Making mead isn’t quite like nuclear engineering

Maciej Halaczkiewicz taught himself how to make mead, a potent alcoholic drink with a honey base. Photo by Johnny Quirin

Maciej Halaczkiewicz has a one-man operation at Arktos Meadery.

He makes the mead, sits behind the bar and pours mead for customers, and delivers his mead across the state.

But it wasn’t planned that way.

In 2012, Halaczkiewicz asked his brother Marcin to start the company with him. The day after that conversation, Marcin died in freeway accident.

“It pushed me to do it faster,” Halaczkiewicz said. “I might as well go on.”

Experimenting with making mead wasn’t something he saw himself doing when he got out of the Navy in 2011. For four years, he was a nuclear reactor operator — “basically, Homer Simpson,” he joked — and was waiting to start work on a geography degree at Grand Valley State University.

He had some free time and decided to experiment with making alcohol, boiling some apples and using the water to ferment the resulting sugars.

“I just wanted to see how it works,” he said. “I didn’t study the principles at all. I just wanted to see if I could do it.”

A few months later, he was ready to experiment some more but couldn’t decide whether to pursue making beer, wine or mead. He had never tasted mead prior to his brother bringing traditional Polish mead back from a trip that year. The Polish method uses a nearly 1:1 ratio of honey and water, the two crucial ingredients for mead.

“It was so rich but so good,” he said. “It’s one of those things you drink a little glass for dessert.”

He made a batch and liked the resulting product, but he thought it was missing something. So he bought some small oak barrels in which to age his mead.

For traditional mead, citric acid is suggested to help balance the flavors, but instead of learning about formal pH levels, he just tried out varying amounts. He stayed away from books and how-to articles to keep his mind independent and create a more original product.

“Until about 2013, I kept making batches,” he said. “A little less honey, a little more honey, a little more lemon, a little less lemon.”

Once Halaczkiewicz had the basic recipe for his flagship mead, Queen Bee, he began experimenting with fruits and spices.

In 2014, he began distributing his mead to retailers, before opening a tasting room last year in the building where he also makes the mead, 1251 Century Ave. SW.

He earned his degree in geography in April 2015 and has completed some schooling for nuclear engineering technologies, but he likes running a meadery. He had toyed with the idea of using geography and his geographic information systems’ knowledge as a career, but by then he had already started Arktos.

Now he’s looking to move from the building he rents to a building he owns. He’d like to be closer to downtown with better retail frontage and a larger footprint. His production space currently limits him to what he can produce — about 2,000 gallons last year. He hopes a new space will allow him to increase that by at least five to six times.

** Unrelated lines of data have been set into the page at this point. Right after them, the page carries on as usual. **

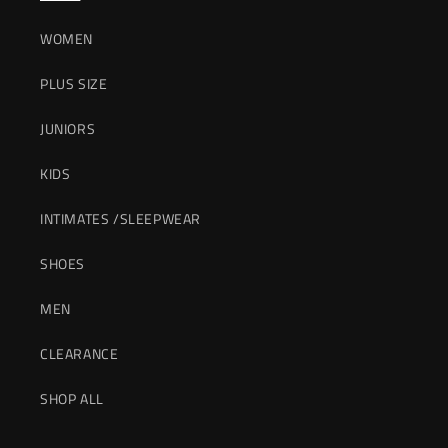
WOMEN
PLUS SIZE
JUNIORS
KIDS
INTIMATES /SLEEPWEAR
SHOES
MEN
CLEARANCE
SHOP ALL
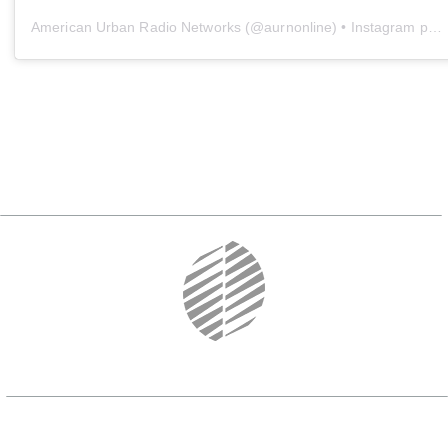
American Urban Radio Networks
(@
aurnonline
) • Instagram photos and videos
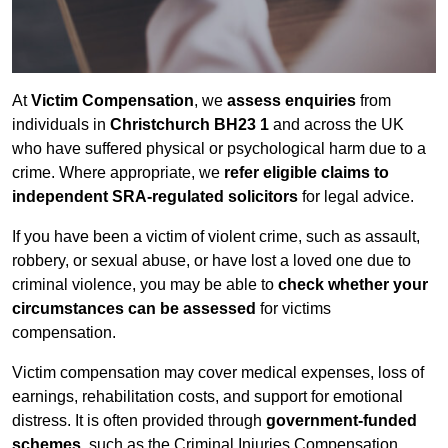
At
Victim Compensation
, we
assess enquiries
from
individuals in
Christchurch BH23 1
and across the UK
who have suffered physical or psychological harm due to a
crime. Where appropriate, we
refer eligible claims to
independent SRA-regulated solicitors
for legal advice.
If you have been a victim of violent crime, such as assault,
robbery, or sexual abuse, or have lost a loved one due to
criminal violence, you may be able to
check whether your
circumstances can be assessed
for victims
compensation.
Victim compensation may cover medical expenses, loss of
earnings, rehabilitation costs, and support for emotional
distress. It is often provided through
government-funded
schemes
, such as the Criminal Injuries Compensation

Halaczkiewicz believes there’s a growing market for mead, especially crossover products such as braggots, which have a base of honey and malted barley, and cysers, with an apple and honey base.

While he is experimenting with hybrid meads, he still enjoys making traditional meads, which is where most of his products currently line up. Meads are higher in alcohol content than beer, often between 12 percent and 20 percent alcohol by volume, and are more expensive.

“People who enjoy lighter beverages will dabble,” he said. “But it’s people who like wines and ports and spirits that will like it. It’s more of a sipping beverage than a get-drunk beverage.”

It’s also slowly becoming a better-known beverage, outside of those who study medieval and Greek history, Halaczkiewicz said, partially because of the television show “Game of Thrones.”

The Arktos tasting room depicts what one might expect a drinking hall from a thousand years ago to look like, which is the style Halaczkiewicz was shooting for.

“I started making mead for me – that hasn’t changed,” he said. “I’m out to create a really good product and I don’t want that to change. I had this dream of living in Viking times and walking into a dimly lit room where people are just having fun drinking and talking. I don’t want technology in here. I want people to talk.”